*** Begin section ***

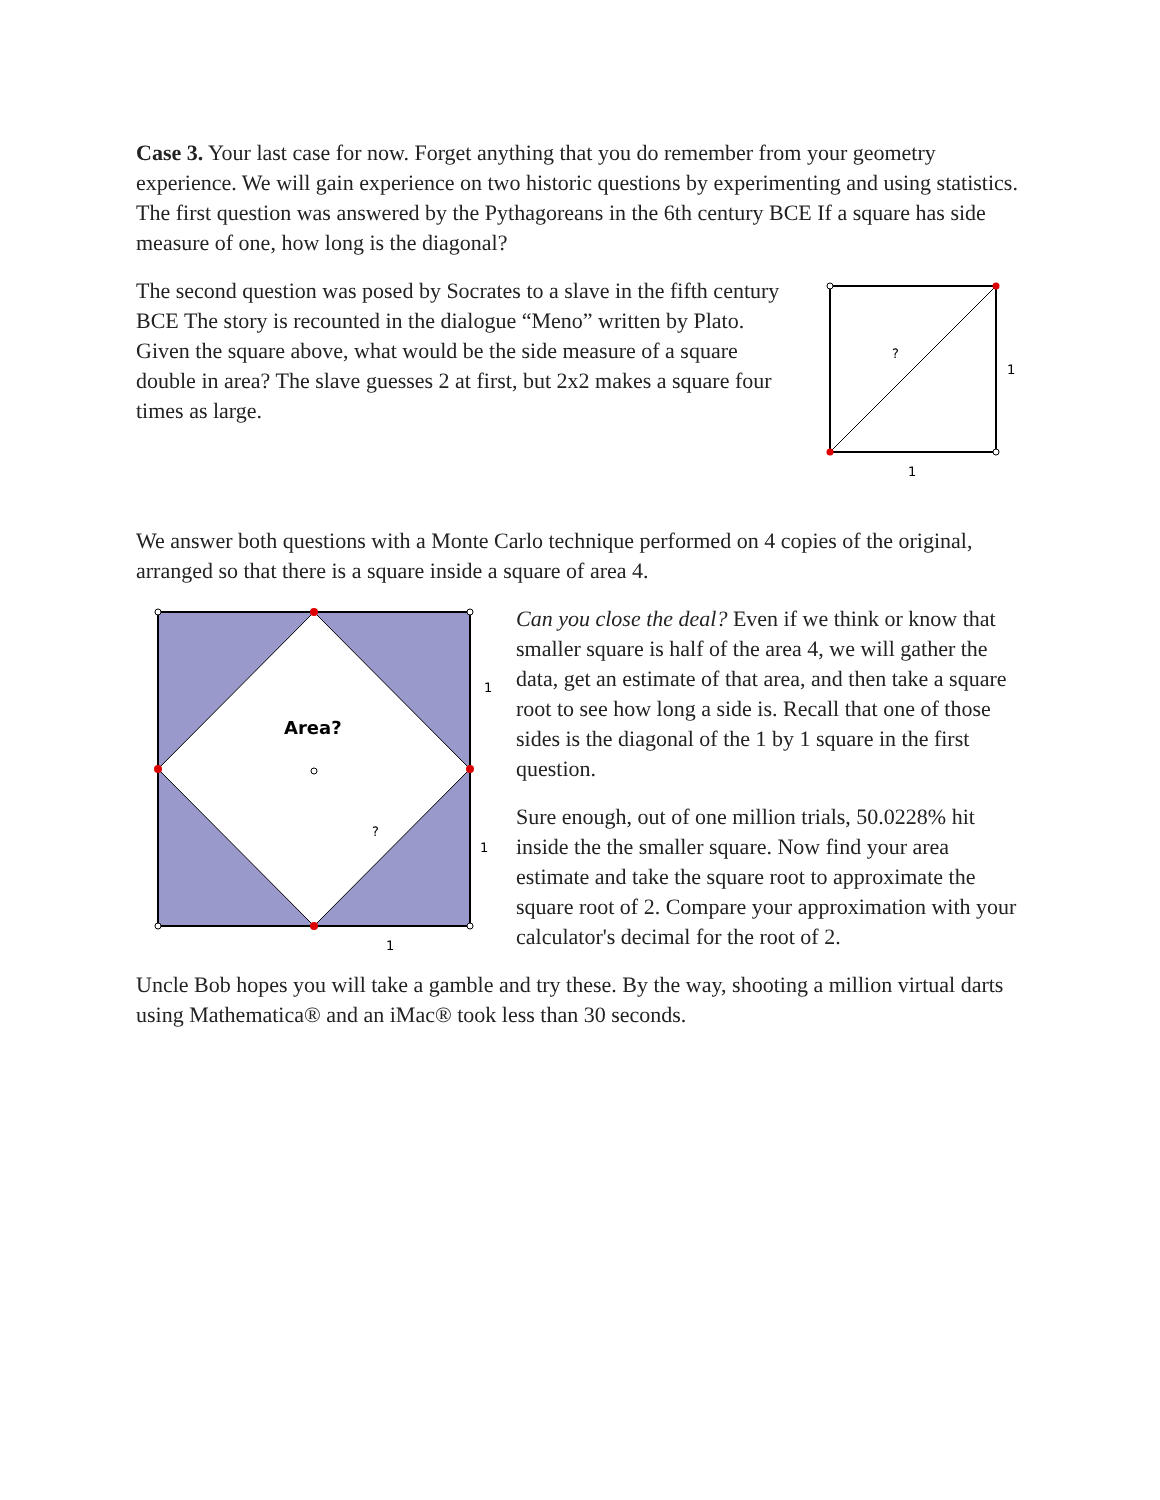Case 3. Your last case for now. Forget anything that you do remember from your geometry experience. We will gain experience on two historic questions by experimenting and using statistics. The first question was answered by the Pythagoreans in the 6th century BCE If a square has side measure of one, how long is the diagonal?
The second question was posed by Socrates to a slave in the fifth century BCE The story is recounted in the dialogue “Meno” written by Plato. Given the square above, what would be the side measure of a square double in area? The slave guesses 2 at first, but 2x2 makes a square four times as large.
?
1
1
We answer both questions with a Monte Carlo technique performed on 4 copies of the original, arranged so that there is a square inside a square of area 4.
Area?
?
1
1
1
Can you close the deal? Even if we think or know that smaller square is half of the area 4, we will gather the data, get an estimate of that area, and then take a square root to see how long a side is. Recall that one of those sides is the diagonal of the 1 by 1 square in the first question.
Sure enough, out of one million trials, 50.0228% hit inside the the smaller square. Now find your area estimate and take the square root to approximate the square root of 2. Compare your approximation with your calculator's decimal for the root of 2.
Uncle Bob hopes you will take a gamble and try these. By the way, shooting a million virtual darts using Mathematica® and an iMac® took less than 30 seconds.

*** End section ***
*** Begin section ***

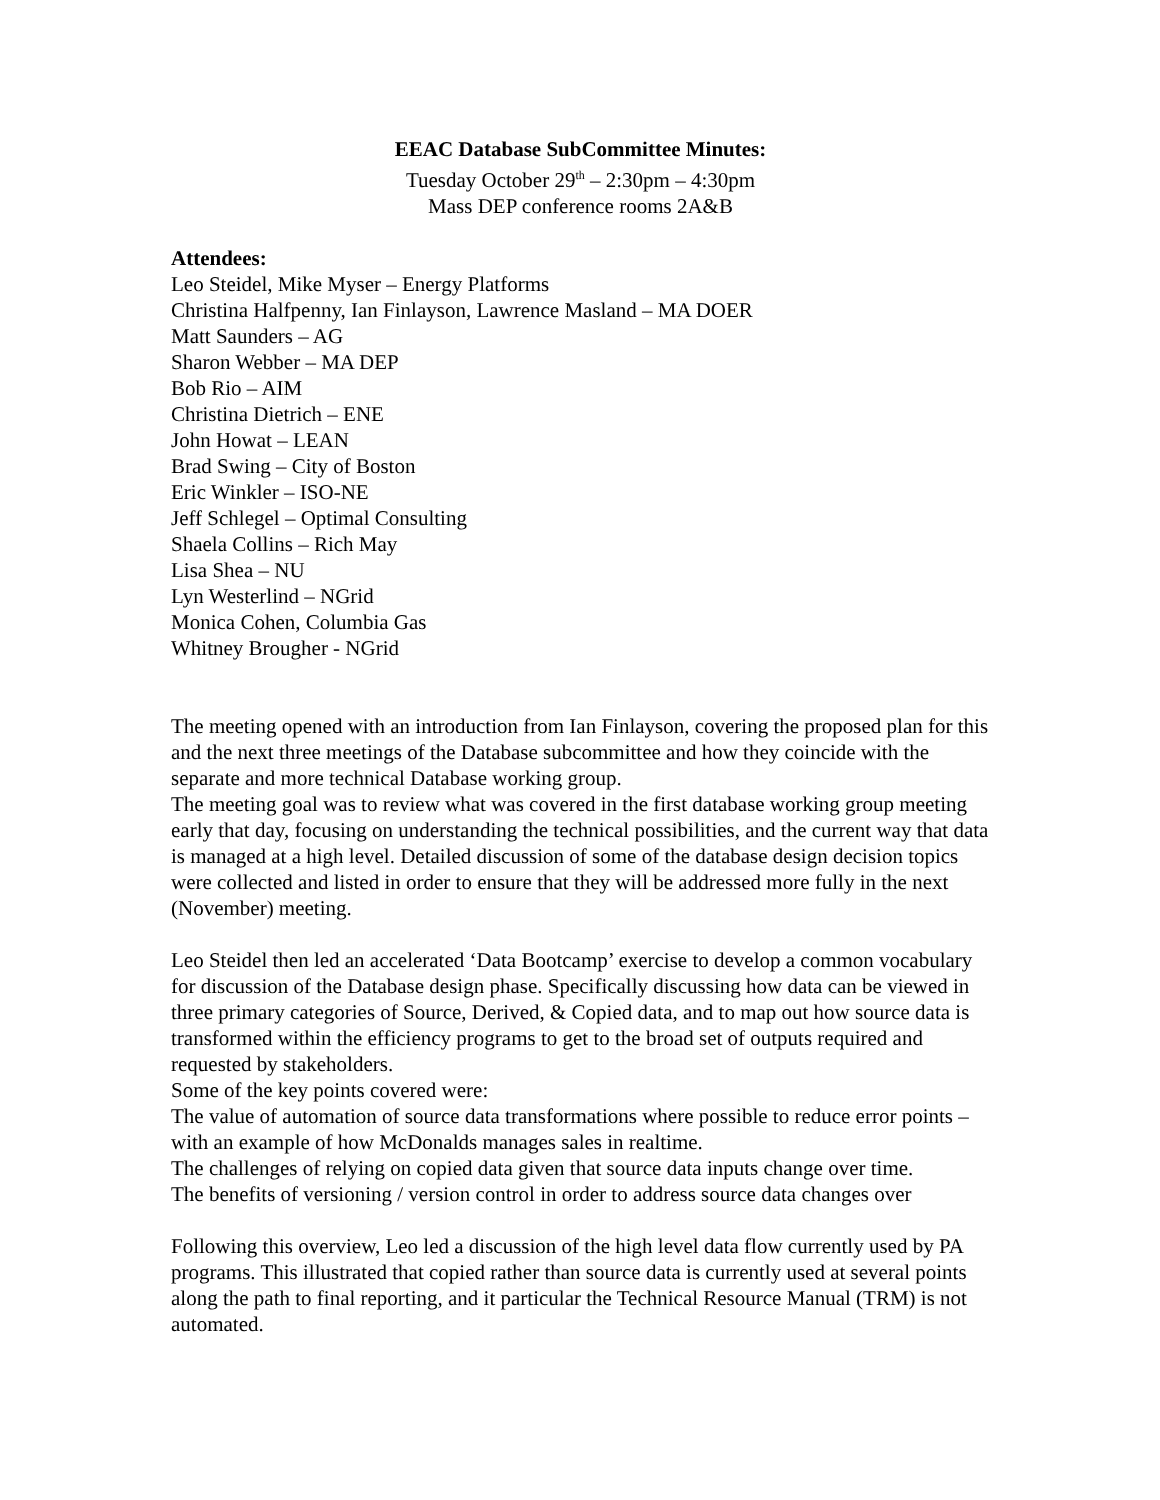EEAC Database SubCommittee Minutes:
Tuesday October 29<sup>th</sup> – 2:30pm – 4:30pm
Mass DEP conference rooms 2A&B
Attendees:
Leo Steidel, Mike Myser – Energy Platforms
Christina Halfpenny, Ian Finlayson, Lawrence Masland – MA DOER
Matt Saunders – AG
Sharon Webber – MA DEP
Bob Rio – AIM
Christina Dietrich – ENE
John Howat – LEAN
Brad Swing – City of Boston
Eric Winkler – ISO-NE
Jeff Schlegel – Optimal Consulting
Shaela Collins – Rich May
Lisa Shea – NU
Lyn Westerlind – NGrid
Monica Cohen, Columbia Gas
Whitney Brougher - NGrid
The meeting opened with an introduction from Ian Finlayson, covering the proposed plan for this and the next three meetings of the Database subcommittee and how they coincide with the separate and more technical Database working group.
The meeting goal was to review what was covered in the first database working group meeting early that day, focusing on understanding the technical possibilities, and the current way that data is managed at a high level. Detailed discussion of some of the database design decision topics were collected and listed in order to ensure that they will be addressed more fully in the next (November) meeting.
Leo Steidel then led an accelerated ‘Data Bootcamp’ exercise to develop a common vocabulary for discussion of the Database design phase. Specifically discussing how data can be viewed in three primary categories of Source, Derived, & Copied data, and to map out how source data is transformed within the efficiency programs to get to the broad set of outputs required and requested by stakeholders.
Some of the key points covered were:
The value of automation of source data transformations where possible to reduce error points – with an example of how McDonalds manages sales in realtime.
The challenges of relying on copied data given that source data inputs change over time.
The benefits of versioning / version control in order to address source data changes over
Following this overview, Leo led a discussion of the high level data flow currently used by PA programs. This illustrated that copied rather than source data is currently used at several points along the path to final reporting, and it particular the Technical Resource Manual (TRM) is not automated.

*** End section ***
*** Begin section ***

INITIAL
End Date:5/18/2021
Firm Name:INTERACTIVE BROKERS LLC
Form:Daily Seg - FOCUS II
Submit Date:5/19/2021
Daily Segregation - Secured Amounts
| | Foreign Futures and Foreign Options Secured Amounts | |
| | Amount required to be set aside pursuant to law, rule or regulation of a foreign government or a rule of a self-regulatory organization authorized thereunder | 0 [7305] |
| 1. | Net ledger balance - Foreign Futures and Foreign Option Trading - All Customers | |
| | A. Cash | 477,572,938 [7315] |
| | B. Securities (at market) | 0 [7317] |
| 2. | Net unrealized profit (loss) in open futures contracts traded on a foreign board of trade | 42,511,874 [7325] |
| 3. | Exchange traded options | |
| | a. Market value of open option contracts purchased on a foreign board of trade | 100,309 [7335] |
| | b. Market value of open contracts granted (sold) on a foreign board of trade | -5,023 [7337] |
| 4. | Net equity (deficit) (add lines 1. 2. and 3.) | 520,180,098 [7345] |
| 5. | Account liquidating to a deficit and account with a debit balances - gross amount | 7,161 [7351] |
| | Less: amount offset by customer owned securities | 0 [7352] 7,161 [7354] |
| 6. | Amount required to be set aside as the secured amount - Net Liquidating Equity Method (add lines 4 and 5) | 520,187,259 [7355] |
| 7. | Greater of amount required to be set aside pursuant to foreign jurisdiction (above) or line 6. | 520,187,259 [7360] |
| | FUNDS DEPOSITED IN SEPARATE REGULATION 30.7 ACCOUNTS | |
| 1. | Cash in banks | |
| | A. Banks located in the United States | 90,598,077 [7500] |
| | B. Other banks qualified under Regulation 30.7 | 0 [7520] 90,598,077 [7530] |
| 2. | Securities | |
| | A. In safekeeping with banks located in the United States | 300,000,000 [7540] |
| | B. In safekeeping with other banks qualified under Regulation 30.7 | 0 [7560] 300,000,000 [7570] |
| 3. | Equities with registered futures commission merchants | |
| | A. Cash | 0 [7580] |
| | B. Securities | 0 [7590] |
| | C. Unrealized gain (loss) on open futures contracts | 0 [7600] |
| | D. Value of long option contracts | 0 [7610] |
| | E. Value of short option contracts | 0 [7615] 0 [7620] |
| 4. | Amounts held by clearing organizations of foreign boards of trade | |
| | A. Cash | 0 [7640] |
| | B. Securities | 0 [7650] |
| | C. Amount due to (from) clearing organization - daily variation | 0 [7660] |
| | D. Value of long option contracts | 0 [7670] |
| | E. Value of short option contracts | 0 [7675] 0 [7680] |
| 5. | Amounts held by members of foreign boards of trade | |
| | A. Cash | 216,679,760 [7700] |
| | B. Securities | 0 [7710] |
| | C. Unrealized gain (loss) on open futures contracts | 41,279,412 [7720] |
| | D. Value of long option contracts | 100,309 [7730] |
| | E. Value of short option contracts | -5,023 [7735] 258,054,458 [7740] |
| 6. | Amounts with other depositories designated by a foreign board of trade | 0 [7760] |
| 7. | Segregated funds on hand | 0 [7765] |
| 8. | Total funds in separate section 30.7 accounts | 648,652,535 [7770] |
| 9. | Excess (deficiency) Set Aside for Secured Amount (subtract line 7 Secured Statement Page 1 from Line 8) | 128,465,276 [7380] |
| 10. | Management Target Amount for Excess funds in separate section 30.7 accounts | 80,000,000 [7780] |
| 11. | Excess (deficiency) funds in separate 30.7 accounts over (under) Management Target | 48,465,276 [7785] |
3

*** End section ***

▶ Your objective: Copy out, word for word, the part of the entries above that begins at the line with "Cash | 0 [7580] |" and ends at the line with "[7615] 0 [7620] |", including both.

▶ Response area:
| | A. Cash | 0 [7580] |
| | B. Securities | 0 [7590] |
| | C. Unrealized gain (loss) on open futures contracts | 0 [7600] |
| | D. Value of long option contracts | 0 [7610] |
| | E. Value of short option contracts | 0 [7615] 0 [7620] |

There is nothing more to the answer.